Segment Start: INFORMATION GIVEN

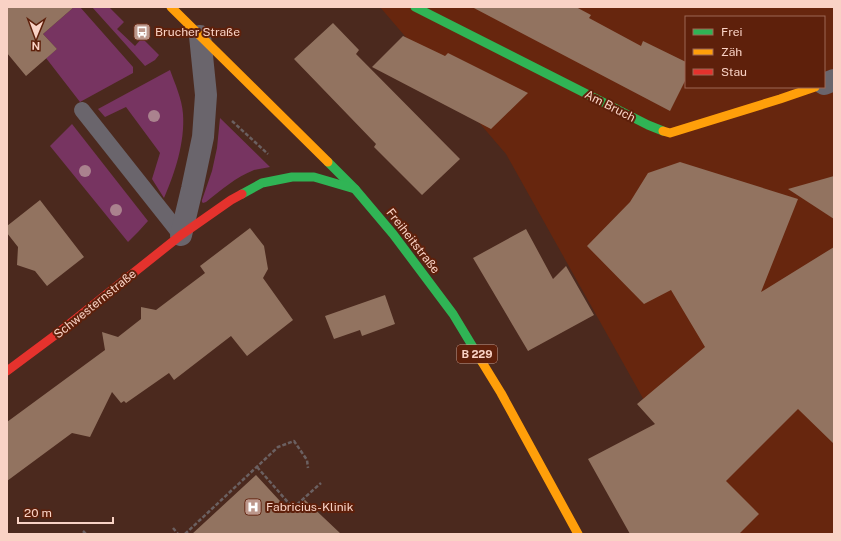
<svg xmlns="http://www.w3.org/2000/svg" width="841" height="541" viewBox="0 0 841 541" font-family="'Public Sans',sans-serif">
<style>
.built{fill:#67260e;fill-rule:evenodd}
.green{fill:#773461}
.building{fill:#927360}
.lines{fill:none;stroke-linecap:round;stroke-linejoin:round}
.path{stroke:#6b6061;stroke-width:2.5;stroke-dasharray:4 2;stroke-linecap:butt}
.lane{stroke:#6a656c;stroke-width:16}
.street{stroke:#6a656c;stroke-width:22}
.fast{stroke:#30b455;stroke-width:9}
.slow{stroke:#ff9f0a;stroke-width:9}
.jam{stroke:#e5322d;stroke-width:9}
.tree{fill:#aa828e}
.labels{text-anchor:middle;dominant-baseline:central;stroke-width:4;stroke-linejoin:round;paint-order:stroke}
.shield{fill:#5e200b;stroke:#ca9d8d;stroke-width:1}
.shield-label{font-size:11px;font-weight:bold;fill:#f9d2c5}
.poi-label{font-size:12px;fill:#f9d2c5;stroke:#5e200b;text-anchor:start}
.street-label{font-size:12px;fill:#f9d2c5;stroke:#5e200b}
</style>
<rect width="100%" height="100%" fill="#4b291e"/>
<path class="built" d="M380 7H834V534H719L506 154ZM686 17H824V87H686Z"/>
<g class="green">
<path d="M74 7H80L133 67V73L80 102 46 58 57 49 43 34Z"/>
<path d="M92 7H109L124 22 117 29 135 46 142 38 159 55 155 60 145 66Z"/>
<path d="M170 70C175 84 182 99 183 114 185 142 175 173 164 198L152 179 160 153 126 107 105 117 98 109Z"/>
<path d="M220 118 270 167C265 168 259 169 254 170 236 177 221 190 206 202L203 203 202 202V200L212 171 217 148Z"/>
<path d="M72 124 148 221 138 232 128 242 50 146Z"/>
</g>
<g class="building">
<path d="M7 7H74L43 34 57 49 26 76 7 53Z"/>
<path d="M472 7H576L591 15 589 18 641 46 643 41 686 62V79L670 111Z"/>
<path d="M333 23 359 50 356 54 460 159 422 195 374 147 376 144 294 59Z"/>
<path d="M403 36 445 56 448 53 528 93 491 129 372 67Z"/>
<path d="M680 162 798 199 761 292 834 247V444L798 409 726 481 759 514 739 534H630L588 459 655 424 637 404 705 347 671 290 644 304 587 246 630 202 648 173Z"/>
<path d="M834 176V219L788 189Z"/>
<path d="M40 200 84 257 47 286 35 271 17 265 18 247 7 233V226Z"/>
<path d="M250 228 264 246 268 269 263 278 293 320 247 356 231 336 174 380 169 373 126 403 124 401 121 403 112 392 90 437 72 433 7 481V422L105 350 102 332 118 337 141 319V307L156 310 205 273 200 266Z"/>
<path d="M526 229 553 279 566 266 594 315 528 351 473 258Z"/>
<path d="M385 295 395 324 362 336 360 330 334 339 325 316Z"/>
<path d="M256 475 291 513 305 500 341 534H192Z"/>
</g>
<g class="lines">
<g class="path">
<path d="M232 121 268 154"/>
<path d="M257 467 293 508 321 483"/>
<path d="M173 528 178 534"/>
<path d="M83 531 86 534"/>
<path d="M185 534 278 447 294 441 307 460 308 468"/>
</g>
<path class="lane" d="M82 110 181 235"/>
<g class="street">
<path d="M824 84 834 80"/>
<path d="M181 235 192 189 203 137 206 95 200 36"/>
</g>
<g class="fast">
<path d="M415 7 648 125 663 131"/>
<path d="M328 162 355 189 393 234 453 314 482 362"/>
<path d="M242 194 262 183 292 177H314L355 189"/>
</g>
<g class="slow">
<path d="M171 7 328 162"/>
<path d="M663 131 670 133 780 99 815 87"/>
<path d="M482 362 501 393 578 534"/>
</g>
<path class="jam" d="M7 371 58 333 181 235 231 200 242 194"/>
</g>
<g class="tree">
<circle cx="154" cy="116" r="6"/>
<circle cx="85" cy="171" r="6"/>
<circle cx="116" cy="210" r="6"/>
</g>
<defs>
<symbol id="bus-square" viewBox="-11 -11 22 22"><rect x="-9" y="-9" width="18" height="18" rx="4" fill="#bc978b" stroke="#5e200b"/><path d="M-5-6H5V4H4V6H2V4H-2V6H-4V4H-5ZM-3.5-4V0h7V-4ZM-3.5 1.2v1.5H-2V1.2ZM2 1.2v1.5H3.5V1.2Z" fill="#fff"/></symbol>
<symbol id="hospital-square" viewBox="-11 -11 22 22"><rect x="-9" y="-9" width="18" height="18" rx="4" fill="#bc978b" stroke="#5e200b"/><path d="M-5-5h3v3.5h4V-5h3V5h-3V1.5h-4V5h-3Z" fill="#fff"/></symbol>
</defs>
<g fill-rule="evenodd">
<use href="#bus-square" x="132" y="22" width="20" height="20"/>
<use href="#hospital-square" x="243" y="497" width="20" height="20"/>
</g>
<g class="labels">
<rect class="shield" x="457" y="345" width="40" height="18" rx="3"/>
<g class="shield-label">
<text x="477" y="354">B 229</text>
</g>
<g class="poi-label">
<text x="155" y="32">Brucher Straße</text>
<text x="266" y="507">Fabricius-Klinik</text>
</g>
<g class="street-label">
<text transform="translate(610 106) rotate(27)">Am Bruch</text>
<text transform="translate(413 241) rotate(52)">Freiheitstraße</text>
<text transform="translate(95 304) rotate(-39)">Schwesternstraße</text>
</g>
</g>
<rect width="841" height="541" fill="none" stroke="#f9d2c5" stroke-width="16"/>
<rect x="685" y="16" width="140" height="72" fill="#5e200b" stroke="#9c6755"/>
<rect x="693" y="29" width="20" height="6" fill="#30b455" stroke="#9c6755"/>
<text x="721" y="36" font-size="12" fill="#f9d2c5">Frei</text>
<rect x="693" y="49" width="20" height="6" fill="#ff9f0a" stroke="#9c6755"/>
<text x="721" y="56" font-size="12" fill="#f9d2c5">Zäh</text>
<rect x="693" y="69" width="20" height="6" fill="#e5322d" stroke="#9c6755"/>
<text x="721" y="76" font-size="12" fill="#f9d2c5">Stau</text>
<g transform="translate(36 36) rotate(181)" stroke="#5e200b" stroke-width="3" paint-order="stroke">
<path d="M0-3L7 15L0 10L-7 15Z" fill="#f9d2c5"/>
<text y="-6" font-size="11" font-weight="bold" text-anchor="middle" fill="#f9d2c5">N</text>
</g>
<path d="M18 517v6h95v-6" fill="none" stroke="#f9d2c5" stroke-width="2"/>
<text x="24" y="517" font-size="12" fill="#f9d2c5" stroke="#5e200b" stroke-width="3" paint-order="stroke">20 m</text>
</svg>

Segment End: INFORMATION GIVEN

### WHAT THE TASK REQUIRES
The reply must contain every entry above, exactly as written, and none of the pictures.

### RESULT FOR THIS TASK
<svg xmlns="http://www.w3.org/2000/svg" width="841" height="541" viewBox="0 0 841 541" font-family="'Public Sans',sans-serif">
<style>
.built{fill:#67260e;fill-rule:evenodd}
.green{fill:#773461}
.building{fill:#927360}
.lines{fill:none;stroke-linecap:round;stroke-linejoin:round}
.path{stroke:#6b6061;stroke-width:2.5;stroke-dasharray:4 2;stroke-linecap:butt}
.lane{stroke:#6a656c;stroke-width:16}
.street{stroke:#6a656c;stroke-width:22}
.fast{stroke:#30b455;stroke-width:9}
.slow{stroke:#ff9f0a;stroke-width:9}
.jam{stroke:#e5322d;stroke-width:9}
.tree{fill:#aa828e}
.labels{text-anchor:middle;dominant-baseline:central;stroke-width:4;stroke-linejoin:round;paint-order:stroke}
.shield{fill:#5e200b;stroke:#ca9d8d;stroke-width:1}
.shield-label{font-size:11px;font-weight:bold;fill:#f9d2c5}
.poi-label{font-size:12px;fill:#f9d2c5;stroke:#5e200b;text-anchor:start}
.street-label{font-size:12px;fill:#f9d2c5;stroke:#5e200b}
</style>
<rect width="100%" height="100%" fill="#4b291e"/>
<path class="built" d="M380 7H834V534H719L506 154ZM686 17H824V87H686Z"/>
<g class="green">
<path d="M74 7H80L133 67V73L80 102 46 58 57 49 43 34Z"/>
<path d="M92 7H109L124 22 117 29 135 46 142 38 159 55 155 60 145 66Z"/>
<path d="M170 70C175 84 182 99 183 114 185 142 175 173 164 198L152 179 160 153 126 107 105 117 98 109Z"/>
<path d="M220 118 270 167C265 168 259 169 254 170 236 177 221 190 206 202L203 203 202 202V200L212 171 217 148Z"/>
<path d="M72 124 148 221 138 232 128 242 50 146Z"/>
</g>
<g class="building">
<path d="M7 7H74L43 34 57 49 26 76 7 53Z"/>
<path d="M472 7H576L591 15 589 18 641 46 643 41 686 62V79L670 111Z"/>
<path d="M333 23 359 50 356 54 460 159 422 195 374 147 376 144 294 59Z"/>
<path d="M403 36 445 56 448 53 528 93 491 129 372 67Z"/>
<path d="M680 162 798 199 761 292 834 247V444L798 409 726 481 759 514 739 534H630L588 459 655 424 637 404 705 347 671 290 644 304 587 246 630 202 648 173Z"/>
<path d="M834 176V219L788 189Z"/>
<path d="M40 200 84 257 47 286 35 271 17 265 18 247 7 233V226Z"/>
<path d="M250 228 264 246 268 269 263 278 293 320 247 356 231 336 174 380 169 373 126 403 124 401 121 403 112 392 90 437 72 433 7 481V422L105 350 102 332 118 337 141 319V307L156 310 205 273 200 266Z"/>
<path d="M526 229 553 279 566 266 594 315 528 351 473 258Z"/>
<path d="M385 295 395 324 362 336 360 330 334 339 325 316Z"/>
<path d="M256 475 291 513 305 500 341 534H192Z"/>
</g>
<g class="lines">
<g class="path">
<path d="M232 121 268 154"/>
<path d="M257 467 293 508 321 483"/>
<path d="M173 528 178 534"/>
<path d="M83 531 86 534"/>
<path d="M185 534 278 447 294 441 307 460 308 468"/>
</g>
<path class="lane" d="M82 110 181 235"/>
<g class="street">
<path d="M824 84 834 80"/>
<path d="M181 235 192 189 203 137 206 95 200 36"/>
</g>
<g class="fast">
<path d="M415 7 648 125 663 131"/>
<path d="M328 162 355 189 393 234 453 314 482 362"/>
<path d="M242 194 262 183 292 177H314L355 189"/>
</g>
<g class="slow">
<path d="M171 7 328 162"/>
<path d="M663 131 670 133 780 99 815 87"/>
<path d="M482 362 501 393 578 534"/>
</g>
<path class="jam" d="M7 371 58 333 181 235 231 200 242 194"/>
</g>
<g class="tree">
<circle cx="154" cy="116" r="6"/>
<circle cx="85" cy="171" r="6"/>
<circle cx="116" cy="210" r="6"/>
</g>
<defs>
<symbol id="bus-square" viewBox="-11 -11 22 22"><rect x="-9" y="-9" width="18" height="18" rx="4" fill="#bc978b" stroke="#5e200b"/><path d="M-5-6H5V4H4V6H2V4H-2V6H-4V4H-5ZM-3.5-4V0h7V-4ZM-3.5 1.2v1.5H-2V1.2ZM2 1.2v1.5H3.5V1.2Z" fill="#fff"/></symbol>
<symbol id="hospital-square" viewBox="-11 -11 22 22"><rect x="-9" y="-9" width="18" height="18" rx="4" fill="#bc978b" stroke="#5e200b"/><path d="M-5-5h3v3.5h4V-5h3V5h-3V1.5h-4V5h-3Z" fill="#fff"/></symbol>
</defs>
<g fill-rule="evenodd">
<use href="#bus-square" x="132" y="22" width="20" height="20"/>
<use href="#hospital-square" x="243" y="497" width="20" height="20"/>
</g>
<g class="labels">
<rect class="shield" x="457" y="345" width="40" height="18" rx="3"/>
<g class="shield-label">
<text x="477" y="354">B 229</text>
</g>
<g class="poi-label">
<text x="155" y="32">Brucher Straße</text>
<text x="266" y="507">Fabricius-Klinik</text>
</g>
<g class="street-label">
<text transform="translate(610 106) rotate(27)">Am Bruch</text>
<text transform="translate(413 241) rotate(52)">Freiheitstraße</text>
<text transform="translate(95 304) rotate(-39)">Schwesternstraße</text>
</g>
</g>
<rect width="841" height="541" fill="none" stroke="#f9d2c5" stroke-width="16"/>
<rect x="685" y="16" width="140" height="72" fill="#5e200b" stroke="#9c6755"/>
<rect x="693" y="29" width="20" height="6" fill="#30b455" stroke="#9c6755"/>
<text x="721" y="36" font-size="12" fill="#f9d2c5">Frei</text>
<rect x="693" y="49" width="20" height="6" fill="#ff9f0a" stroke="#9c6755"/>
<text x="721" y="56" font-size="12" fill="#f9d2c5">Zäh</text>
<rect x="693" y="69" width="20" height="6" fill="#e5322d" stroke="#9c6755"/>
<text x="721" y="76" font-size="12" fill="#f9d2c5">Stau</text>
<g transform="translate(36 36) rotate(181)" stroke="#5e200b" stroke-width="3" paint-order="stroke">
<path d="M0-3L7 15L0 10L-7 15Z" fill="#f9d2c5"/>
<text y="-6" font-size="11" font-weight="bold" text-anchor="middle" fill="#f9d2c5">N</text>
</g>
<path d="M18 517v6h95v-6" fill="none" stroke="#f9d2c5" stroke-width="2"/>
<text x="24" y="517" font-size="12" fill="#f9d2c5" stroke="#5e200b" stroke-width="3" paint-order="stroke">20 m</text>
</svg>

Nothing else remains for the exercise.